What constitutes a home? I grew up with the misconception that a home and a house were the exact same thing, and by all definition, they both represent where a person lives. But a house, well that can be made out of anything. You can make it out of brick, logs, even mud if you want. You can make it as strong or weak as you want. Now a home, a home is much more fragile. A home is not some structure that keeps you safe at night. It’s so much bigger than that. A home is made by the people you feel it with. Of course, people can be broken, but any college student knows that what’s broken can be mended, I mean just look at my GPA. What’s hurt can be healed. It is not impossible, it just takes time.
Time…there’s that word again. I hear this word over and over, that my time to meet my soulmate is coming, that God’s timing is much better than my own, and I won’t deny that. I can’t deny that. I’ve seen God’s timing work wonders. I believe my mother knows exactly what I’m talking about as she met my J-Daddy in a Lowes while looking at lawn mowers. But time. Time heals almost any wound. Time helps mend the broken and heal the hurting. Time causes “broken homes” to become so much more than broken.
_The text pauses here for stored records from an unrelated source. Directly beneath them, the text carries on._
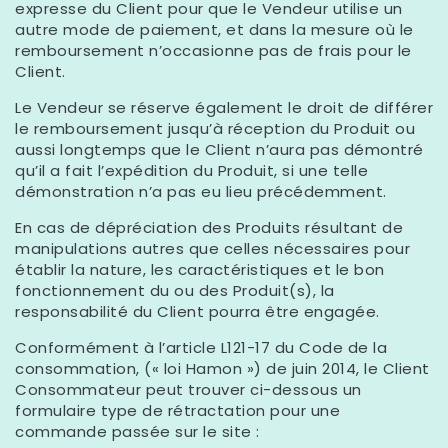
expresse du Client pour que le Vendeur utilise un
autre mode de paiement, et dans la mesure où le
remboursement n’occasionne pas de frais pour le
Client.
Le Vendeur se réserve également le droit de différer
le remboursement jusqu’à réception du Produit ou
aussi longtemps que le Client n’aura pas démontré
qu’il a fait l’expédition du Produit, si une telle
démonstration n’a pas eu lieu précédemment.
En cas de dépréciation des Produits résultant de
manipulations autres que celles nécessaires pour
établir la nature, les caractéristiques et le bon
fonctionnement du ou des Produit(s), la
responsabilité du Client pourra être engagée.
Conformément à l’article L121-17 du Code de la
consommation, (« loi Hamon ») de juin 2014, le Client
Consommateur peut trouver ci-dessous un
formulaire type de rétractation pour une
commande passée sur le site :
I’ve learned to resent that term, “broken home.” Adults used to apologize to me when I was younger when they realized I had divorced parents. But what about that is broken? Why is divorce seen as a dirty little word that no person should even think about? Why is divorce seen as the worst thing to ever happen in a child’s early life? I can honestly say that divorce is not some dirty word. Divorce is seen as a good decision and the start of the healing process in my family’s situation. I say this because my home was “broken” before the divorce process even started. Divorce helped my family heal.
So if a home is made by the people you feel it with, I can say my home is definitely not broken. My home is filled with 4 wonderful parents, 4 great siblings, a sister-in-law, and 2 beautiful little nieces. So I ask again, how is my home broken?
I won’t lie to you and say my home has always been peachy, but I’ve learned that no matter how dark a home gets, the sun is going to rise again. My home may not be conventional, heck, it’s probably 100 shades of weird, but the sun’s shining bright, and I know I am enjoying this sunlight.